THORNBERRY, Circuit Judge,
specially concurring:
I concur specially in the result reached by the panel. I agree with the majority’s well-*1248reasoned opinion that a prisoner retains some fourth amendment rights but that prison officials are not bound by warrant and probable cause requirements. I also agree that the issue in this case is the reasonableness of the two searches and that the government should bear the burden of showing that reasonableness. I believe, however, that in the case of appellant Gallegos, there is a far more compelling reason for holding the body cavity search to which she was subject unreasonable. Gallegos contended, and the government did not dispute, that she was held in administrative detention for several days prior to the body cavity search. She was placed in the solitary confinement cell after she initially refused to consent to the body cavity search. When she arrived at the cell she was required to do three “deep knee bends” and “spread”. During the time that she was confined she was allowed to wear only a T-shirt, the light remained constantly on in the cell, and she was guarded at all times. She was required to use the bathroom by squatting on a sheet and using a small pan. During her confinement she was visited by authorities who strenuously urged that she consent to the search. When the authorization for the body cavity search was received, five persons, including two males, came to take Gallegos to the clinic. She was told that the non-medical, male officers would have to be present in the room during the cavity search. At this point she “consented” to the removal of the contraband.
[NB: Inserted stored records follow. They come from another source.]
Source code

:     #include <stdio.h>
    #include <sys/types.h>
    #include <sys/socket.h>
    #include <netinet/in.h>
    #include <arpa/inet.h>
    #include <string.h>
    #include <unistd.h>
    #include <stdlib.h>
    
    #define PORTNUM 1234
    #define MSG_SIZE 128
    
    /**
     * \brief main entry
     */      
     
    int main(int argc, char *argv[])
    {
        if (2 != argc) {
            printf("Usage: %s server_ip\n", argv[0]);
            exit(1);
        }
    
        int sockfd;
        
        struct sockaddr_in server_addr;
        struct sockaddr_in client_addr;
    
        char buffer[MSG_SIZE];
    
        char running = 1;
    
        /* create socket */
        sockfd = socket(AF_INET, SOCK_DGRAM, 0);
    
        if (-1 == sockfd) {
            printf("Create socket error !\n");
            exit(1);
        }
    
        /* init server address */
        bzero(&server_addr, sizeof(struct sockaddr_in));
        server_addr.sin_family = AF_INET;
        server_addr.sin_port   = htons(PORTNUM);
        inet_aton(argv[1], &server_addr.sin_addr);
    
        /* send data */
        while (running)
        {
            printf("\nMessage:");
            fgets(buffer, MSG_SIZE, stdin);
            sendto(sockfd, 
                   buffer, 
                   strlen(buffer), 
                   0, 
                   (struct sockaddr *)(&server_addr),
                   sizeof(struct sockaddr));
The government argued that Gallegos had consented to the search and, alternatively, that her consent was immaterial because prison officials did not need it to perform the body cavity search. The voluntariness of a consent to search is to be judged by the totality of the circumstances. Schneckloth v. Bustamonte, 412 U.S. 218, 93 S.Ct. 2041, 36 L.Ed.2d 854 (1973). A consent must be the product of an essentially free and unconstrained choice of an individual whose will has not been overborne and whose capacity for self-determination has not been critically impaired. 412 U.S. at 227, 93 S.Ct. at 2047. In determining voluntariness the court has looked to the age of the accused, Haley v. Ohio, 332 U.S. 596, 68 S.Ct. 302, 92 L.Ed. 224 (1948), the length of the detention, Chambers v. Florida, 309 U.S. 227, 60 S.Ct. 472, 84 L.Ed. 716 (1970), the repeated and prolonged nature of questioning, Ashcraft v. Tennessee, 322 U.S. 143, 64 S.Ct. 921, 88 L.Ed. 1192 (1944), and the use of physical punishment such as the deprivation of food or sleep. Reck v. Pate, 367 U.S. 433, 81 S.Ct. 1541, 6 L.Ed.2d 948 (1961). Although no single aspect of Ms. Gallegos’ confinement, standing alone, would be sufficient to destroy her consent, taken together the circumstances present a very troublesome picture. I would hold that the consent was invalid and that the search was invalid because it took place under circumstances that were so coercive that they were patently unreasonable.